Qawasmeh charged the town's debt had more than quadrupled since Qawas was elected in 2005, from 17 million shekels to a current 75 million shekels ($4.5 million to $20 million).
"The municipality did not respond to our repeated warnings to rectify their financial condition. The decision was based on administrative grounds," Qawasmeh said.
Qawas, of Islamist Hamas, charged he had been fired by Abbas's Western-backed government for political reasons as he had also made improvements in the Palestinian city that borders on central Israel.
"We are elected by the people and we should stay until a new election is held," Qawas told Reuters by telephone.
Hamas has controlled about 60 Palestinian local authorities in the occupied West Bank, since a municipal election in 2005, but Qalqilya was the scene of a deadly gunbattle that left six dead in fighting between Abbas's police and Hamas gunmen in May.
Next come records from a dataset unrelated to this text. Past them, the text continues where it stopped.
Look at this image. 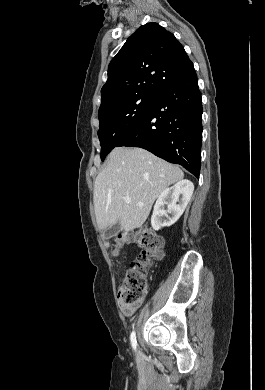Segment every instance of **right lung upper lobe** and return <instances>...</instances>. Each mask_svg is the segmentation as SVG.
Wrapping results in <instances>:
<instances>
[{
	"label": "right lung upper lobe",
	"mask_w": 265,
	"mask_h": 390,
	"mask_svg": "<svg viewBox=\"0 0 265 390\" xmlns=\"http://www.w3.org/2000/svg\"><path fill=\"white\" fill-rule=\"evenodd\" d=\"M191 64L171 32L154 22L141 26L108 66L99 111L137 94H155Z\"/></svg>",
	"instance_id": "obj_1"
}]
</instances>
New local elections have been delayed in part because of a feud between Fatah and Hamas that flared after Hamas seized Gaza in 2007, a year after the Islamists trounced long-dominant Fatah in a parliamentary election.
Egypt has mediated a series of talks aimed at healing a rift seen as threatening to weaken a Palestinian bid for statehood, with the Palestinians politically split between the Gaza Strip and the West Bank, and Hamas refusing to recognise Israel.
Palestinian officials said on Thursday that Egypt had lately proposed a new delay in presidential and legislative elections meant to have been held in January, to allow more time for reconciliation talks.